#### Work to complete:
Below are records to retype exactly, except for the pictures.

#### Raw data:
—————
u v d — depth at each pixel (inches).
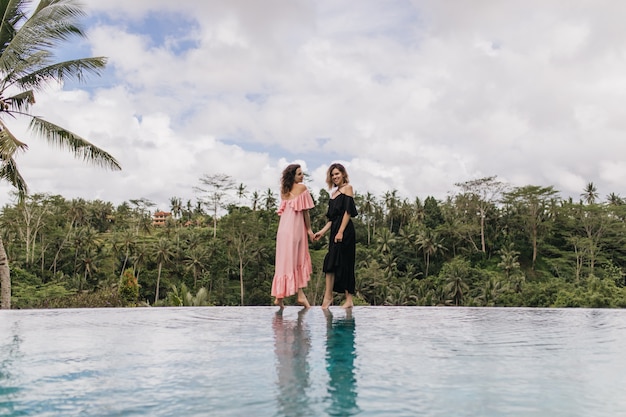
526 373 79.7
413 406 60.0
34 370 81.5
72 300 599.2
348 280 208.4
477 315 195.2
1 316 185.8
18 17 475.5
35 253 2207.2
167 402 61.6
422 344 110.4
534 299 1834.4
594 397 64.9
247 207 2704.2
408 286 2319.1
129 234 2404.0
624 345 112.0
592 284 1644.9
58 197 2645.2
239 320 163.9
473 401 62.5
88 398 63.9
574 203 2770.7
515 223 2815.0
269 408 58.8
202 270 2426.2
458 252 2854.3
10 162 455.8
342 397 64.0
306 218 209.6
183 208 3811.5
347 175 207.3
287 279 202.5
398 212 3149.6
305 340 115.0
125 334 126.6
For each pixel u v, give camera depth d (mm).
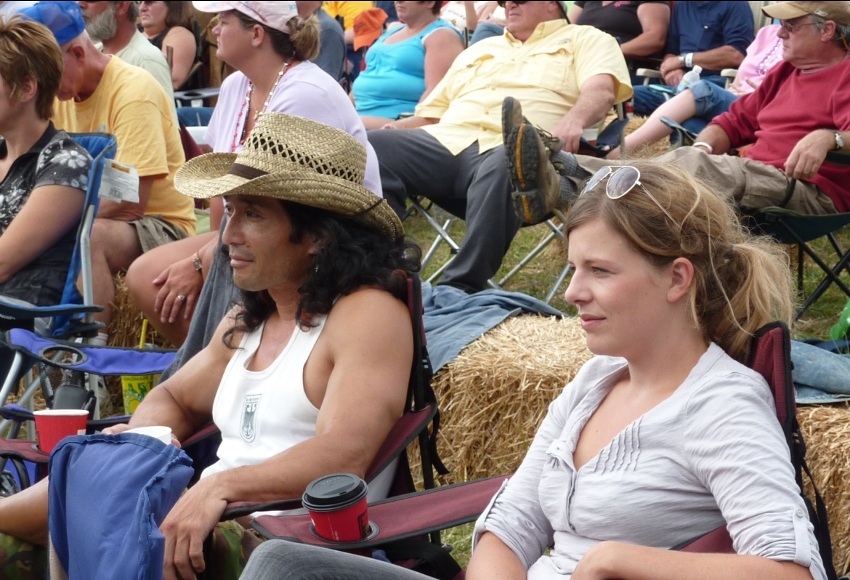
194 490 2332
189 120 7758
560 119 5227
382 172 5117
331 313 2611
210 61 8766
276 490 2355
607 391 2031
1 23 4102
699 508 1834
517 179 4434
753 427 1773
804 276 5305
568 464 1957
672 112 5770
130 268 4371
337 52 7035
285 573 1799
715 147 5070
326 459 2393
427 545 2252
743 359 1904
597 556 1729
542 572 1957
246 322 2783
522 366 3533
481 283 4680
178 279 4160
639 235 1832
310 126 2693
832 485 2947
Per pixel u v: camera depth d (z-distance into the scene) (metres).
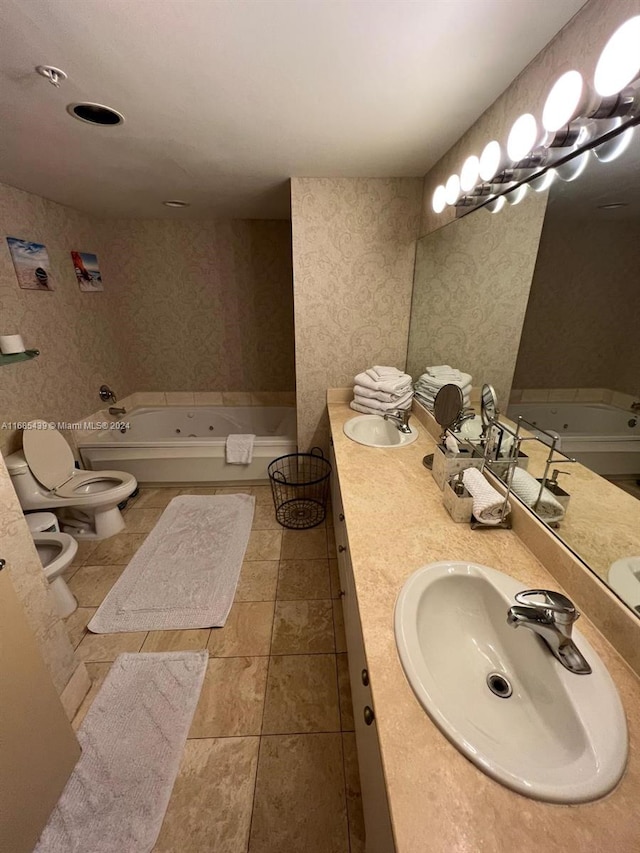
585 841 0.47
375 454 1.64
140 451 2.76
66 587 1.79
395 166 1.79
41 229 2.28
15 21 0.83
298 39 0.90
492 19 0.84
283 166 1.78
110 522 2.36
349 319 2.28
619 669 0.68
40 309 2.27
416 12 0.82
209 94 1.14
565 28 0.86
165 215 2.83
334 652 1.59
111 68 1.01
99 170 1.80
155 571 2.05
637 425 0.68
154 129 1.37
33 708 1.00
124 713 1.34
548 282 0.96
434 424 1.82
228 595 1.88
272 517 2.56
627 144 0.69
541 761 0.62
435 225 1.83
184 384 3.44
—————
#### Answer for the task:
u v d — depth at each pixel (inches).
526 373 79.7
413 406 60.0
34 370 81.5
72 300 599.2
348 280 208.4
477 315 195.2
1 316 185.8
18 17 475.5
35 253 2207.2
167 402 61.6
422 344 110.4
534 299 1834.4
594 397 64.9
247 207 2704.2
408 286 2319.1
129 234 2404.0
624 345 112.0
592 284 1644.9
58 197 2645.2
239 320 163.9
473 401 62.5
88 398 63.9
574 203 2770.7
515 223 2815.0
269 408 58.8
202 270 2426.2
458 252 2854.3
10 162 455.8
342 397 64.0
306 218 209.6
183 208 3811.5
347 175 207.3
287 279 202.5
398 212 3149.6
305 340 115.0
125 334 126.6
For each pixel u v, give camera depth d (mm).
194 490 2332
189 120 7758
560 119 5227
382 172 5117
331 313 2611
210 61 8766
276 490 2355
607 391 2031
1 23 4102
699 508 1834
517 179 4434
753 427 1773
804 276 5305
568 464 1957
672 112 5770
130 268 4371
337 52 7035
285 573 1799
715 147 5070
326 459 2393
427 545 2252
743 359 1904
597 556 1729
542 572 1957
246 322 2783
522 366 3533
481 283 4680
178 279 4160
639 235 1832
310 126 2693
832 485 2947
Per pixel u v: camera depth d (z-distance into the scene) (metres).
585 841 0.47
375 454 1.64
140 451 2.76
66 587 1.79
395 166 1.79
41 229 2.28
15 21 0.83
298 39 0.90
492 19 0.84
283 166 1.78
110 522 2.36
349 319 2.28
619 669 0.68
40 309 2.27
416 12 0.82
209 94 1.14
565 28 0.86
165 215 2.83
334 652 1.59
111 68 1.01
99 170 1.80
155 571 2.05
637 425 0.68
154 129 1.37
33 708 1.00
124 713 1.34
548 282 0.96
434 424 1.82
228 595 1.88
272 517 2.56
627 144 0.69
541 761 0.62
435 225 1.83
184 384 3.44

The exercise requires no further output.